WHAT TO PRODUCE> In exact form, please repeat the records from their opening line down to the line with "including three Olympic go", including that line.

(Data records)
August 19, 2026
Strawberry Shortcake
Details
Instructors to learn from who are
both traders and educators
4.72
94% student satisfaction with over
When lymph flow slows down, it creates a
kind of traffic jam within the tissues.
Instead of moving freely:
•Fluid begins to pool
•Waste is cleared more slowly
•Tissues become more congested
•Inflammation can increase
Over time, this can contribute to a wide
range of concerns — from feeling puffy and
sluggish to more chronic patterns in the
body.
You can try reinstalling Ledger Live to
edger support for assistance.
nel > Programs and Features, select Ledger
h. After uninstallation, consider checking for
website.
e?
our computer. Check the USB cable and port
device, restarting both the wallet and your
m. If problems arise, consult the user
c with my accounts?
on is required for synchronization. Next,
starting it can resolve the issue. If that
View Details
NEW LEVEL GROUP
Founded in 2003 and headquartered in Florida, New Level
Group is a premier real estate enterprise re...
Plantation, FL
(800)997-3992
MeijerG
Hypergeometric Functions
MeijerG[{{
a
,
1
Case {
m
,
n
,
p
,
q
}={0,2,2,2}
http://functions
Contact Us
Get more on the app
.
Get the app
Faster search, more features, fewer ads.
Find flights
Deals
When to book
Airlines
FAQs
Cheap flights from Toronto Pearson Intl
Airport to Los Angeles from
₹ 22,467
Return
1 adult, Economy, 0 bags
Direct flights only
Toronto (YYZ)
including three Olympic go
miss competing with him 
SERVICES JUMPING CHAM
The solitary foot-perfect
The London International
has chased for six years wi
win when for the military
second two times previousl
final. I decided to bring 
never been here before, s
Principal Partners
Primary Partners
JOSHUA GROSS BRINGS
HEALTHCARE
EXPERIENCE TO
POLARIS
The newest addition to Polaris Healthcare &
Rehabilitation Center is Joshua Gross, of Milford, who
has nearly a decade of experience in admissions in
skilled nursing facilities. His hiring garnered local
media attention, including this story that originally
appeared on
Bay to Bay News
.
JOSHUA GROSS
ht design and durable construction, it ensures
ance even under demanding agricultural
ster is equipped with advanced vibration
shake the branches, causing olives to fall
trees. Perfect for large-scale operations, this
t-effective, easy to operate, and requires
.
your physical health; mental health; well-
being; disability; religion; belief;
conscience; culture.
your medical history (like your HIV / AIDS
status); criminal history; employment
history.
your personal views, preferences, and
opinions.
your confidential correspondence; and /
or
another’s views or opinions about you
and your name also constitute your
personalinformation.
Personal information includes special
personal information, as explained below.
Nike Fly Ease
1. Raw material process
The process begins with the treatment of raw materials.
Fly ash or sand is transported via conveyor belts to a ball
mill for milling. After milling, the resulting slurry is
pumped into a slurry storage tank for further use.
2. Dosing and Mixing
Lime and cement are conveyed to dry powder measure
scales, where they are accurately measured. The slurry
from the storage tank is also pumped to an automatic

RESULT OF THIS EXERCISE>
August 19, 2026
Strawberry Shortcake
Details
Instructors to learn from who are
both traders and educators
4.72
94% student satisfaction with over
When lymph flow slows down, it creates a
kind of traffic jam within the tissues.
Instead of moving freely:
•Fluid begins to pool
•Waste is cleared more slowly
•Tissues become more congested
•Inflammation can increase
Over time, this can contribute to a wide
range of concerns — from feeling puffy and
sluggish to more chronic patterns in the
body.
You can try reinstalling Ledger Live to
edger support for assistance.
nel > Programs and Features, select Ledger
h. After uninstallation, consider checking for
website.
e?
our computer. Check the USB cable and port
device, restarting both the wallet and your
m. If problems arise, consult the user
c with my accounts?
on is required for synchronization. Next,
starting it can resolve the issue. If that
View Details
NEW LEVEL GROUP
Founded in 2003 and headquartered in Florida, New Level
Group is a premier real estate enterprise re...
Plantation, FL
(800)997-3992
MeijerG
Hypergeometric Functions
MeijerG[{{
a
,
1
Case {
m
,
n
,
p
,
q
}={0,2,2,2}
http://functions
Contact Us
Get more on the app
.
Get the app
Faster search, more features, fewer ads.
Find flights
Deals
When to book
Airlines
FAQs
Cheap flights from Toronto Pearson Intl
Airport to Los Angeles from
₹ 22,467
Return
1 adult, Economy, 0 bags
Direct flights only
Toronto (YYZ)
including three Olympic go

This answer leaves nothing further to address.